San Antonio Missions (Mariners)
In a move that typified the fortunes of the Devil Rays and Mariners, Tampa Bay designated Kelly for assignment in March and sold him to Seattle for $350,000 in order to save $1.25 million on the contract it gave him to give up playing quarterback at the University of Miami. Afterward, Kelly started hitting the ball with more authority and refining his raw tools.

"He started the year as an athlete," an AL scout said, "and turned into a ballplayer before it was over."

Kelly has speed to spare and a strong, accurate arm. He still relies more on reactions than instincts in the field and on the basepaths.

Round Rock Express (Astros)
After two erratic and exasperating seasons Rodriguez has slipped from the Astros’ top prospect to becoming one of the organization’s most problematic pitchers. But any young lefty with consistent 95-mph heat is going to get additional opportunities to overcome his problems.

"He's got dominating stuff, an above-average fastball and an above-average breaking ball," Astros GM Gerry Hunsicker said. "His big problem has been command."

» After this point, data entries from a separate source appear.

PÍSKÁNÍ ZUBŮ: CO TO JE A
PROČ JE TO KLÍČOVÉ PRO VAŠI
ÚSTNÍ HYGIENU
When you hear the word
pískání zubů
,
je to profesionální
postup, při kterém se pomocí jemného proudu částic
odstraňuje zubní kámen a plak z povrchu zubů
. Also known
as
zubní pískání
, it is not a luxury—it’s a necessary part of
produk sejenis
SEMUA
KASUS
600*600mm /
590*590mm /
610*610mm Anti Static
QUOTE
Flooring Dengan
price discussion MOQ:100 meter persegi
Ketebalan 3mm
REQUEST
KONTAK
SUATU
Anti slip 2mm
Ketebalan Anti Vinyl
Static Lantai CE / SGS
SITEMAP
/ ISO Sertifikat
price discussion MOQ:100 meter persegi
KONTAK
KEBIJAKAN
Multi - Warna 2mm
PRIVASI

Rodriguez runs into trouble when he loses control of his curveball, which invariably leads to him trying to aim subsequent pitches, resulting in home runs. The Astros have experimented with Rodriguez as both a starter and reliever. He’s already capable of filling a big league situational lefty role, one he auditioned for with a September callup, but the enormity of his tantalizing talent still holds hope for something bigger.

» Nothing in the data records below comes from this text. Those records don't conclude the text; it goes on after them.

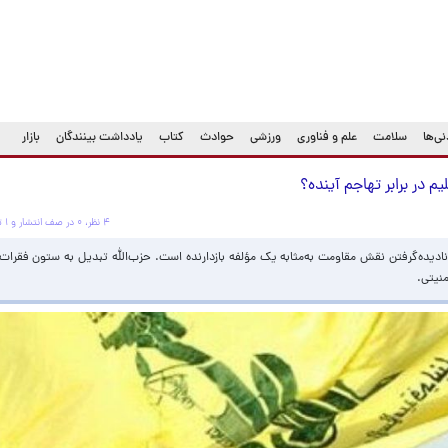
ی‌ها
سلامت
علم و فناوری
ورزشی
حوادث
کتاب
یادداشت بینندگان
بازار
یم در برابر تهاجم آینده؟
۴ نظر، ۰ در صف انتشار و ۱ تکراری یا غیرقابل انتشار
نادیده‌گرفتن نقش مقاومت به‌مثابه یک مؤلفه بازدارنده است. حزب‌الله تبدیل به ستون فقرات 
نیتی.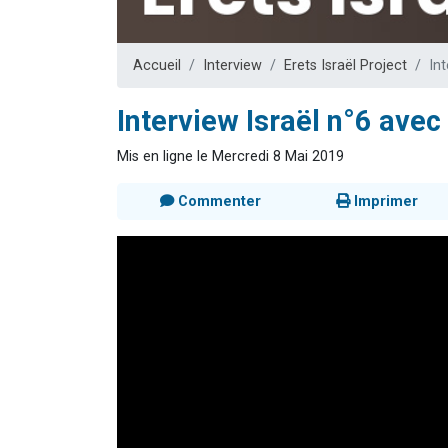
13 personnes
30 perso
Accueil
Interview
Erets Israël Project
Int
Il reste 
12 nouve
Interview Israël n°6 avec
29 personnes
Mis en ligne le Mercredi 8 Mai 2019
Commenter
Imprimer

Wichita Wranglers (Royals)
The Royals took Tonis in the second round of the 2000 draft because they felt he was advanced defensively and was promising offensively. He lived up to that assessment in the TL, where he hit better than he did in the high Class A Carolina League.

"He definitely knows his way around home plate," Wichita pitching coach Steve Crawford said. "He presents a good target, has an excellent arm and calls a good game. He gives pitchers more confidence just by being back there."

Tonis, whose throwing ability is already at a big league level, nabbed 38 percent of basestealers. He’s athletic for his size, making him an unusually deft defender when it comes to bunts and foul pops. He’ll need to shorten his swing to get on base consistently but his strength should continue to produce a substantial amount of extra-base hits.

20 TOM SHEARN, rhp
Round Rock Express (Astros)
Shearn has taken a while to get his due as a prospect. He threw 52 1/3 consecutive scoreless innings in the low Class A Midwest League in 1998 and was a TL all-star in 2000, yet he wasn’t protected on the Astros' 40-man roster and was asked to repeat Double-A.

He moved into a swingman role this season, overmatching hitters with his rising fastball, slider and deceptive delivery. Such attributes may not be enough to earn a starting role in Houston’s overstocked rotation, but he’ll compete for a big league bullpen job next spring.

"He pitched his way to prospect status," Astros scout Scipio Spinks said. "He’s a big guy with a plus fastball and he doesn’t back down from any batter."